THE TASK → Lay out every line of text from the entries below as a numbered list, skipping any blank lines. Leave the pictures out of your answer.

BEGIN RECORDED INFORMATION

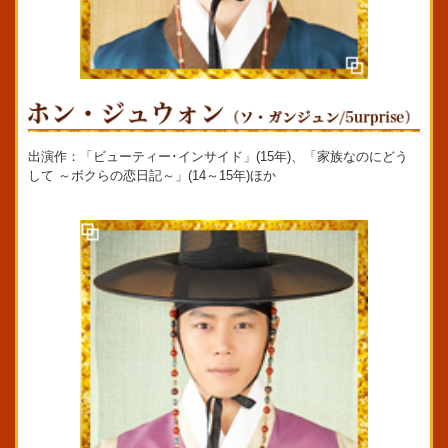
出演作：「ビューティー･インサイド」(15年)、「家族なのにどう
して ～ボクらの恋日記～」(14～15年)ほか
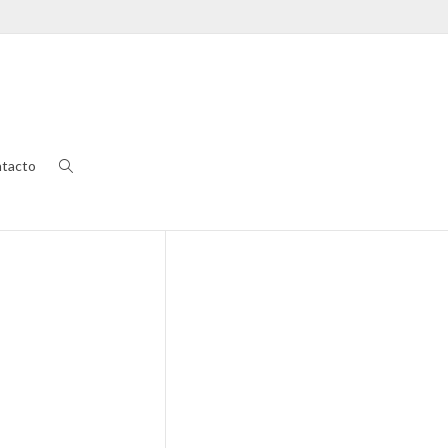
tacto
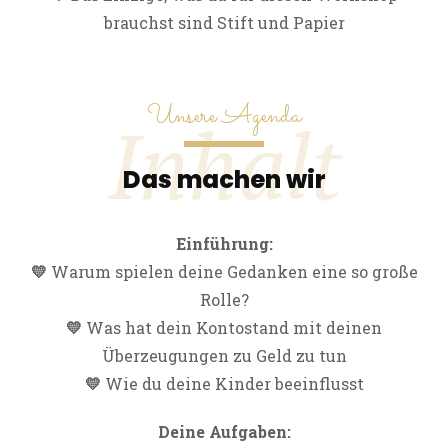
brauchst sind Stift und Papier
Unsere Agenda
Inhalt
Das machen wir
Einführung:
💛
Warum spielen deine Gedanken eine so große
Rolle?
💛
Was hat dein Kontostand mit deinen
Überzeugungen zu Geld zu tun
💛
Wie du deine Kinder beeinflusst
Deine Aufgaben:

END RECORDED INFORMATION

ANSWER SPACE →
1. 出演作：「ビューティー･インサイド」(15年)、「家族なのにどう
2. して ～ボクらの恋日記～」(14～15年)ほか
3. tacto
4. brauchst sind Stift und Papier
5. Unsere Agenda
6. Inhalt
7. Das machen wir
8. Einführung:
9. 💛
10. Warum spielen deine Gedanken eine so große
11. Rolle?
12. 💛
13. Was hat dein Kontostand mit deinen
14. Überzeugungen zu Geld zu tun
15. 💛
16. Wie du deine Kinder beeinflusst
17. Deine Aufgaben:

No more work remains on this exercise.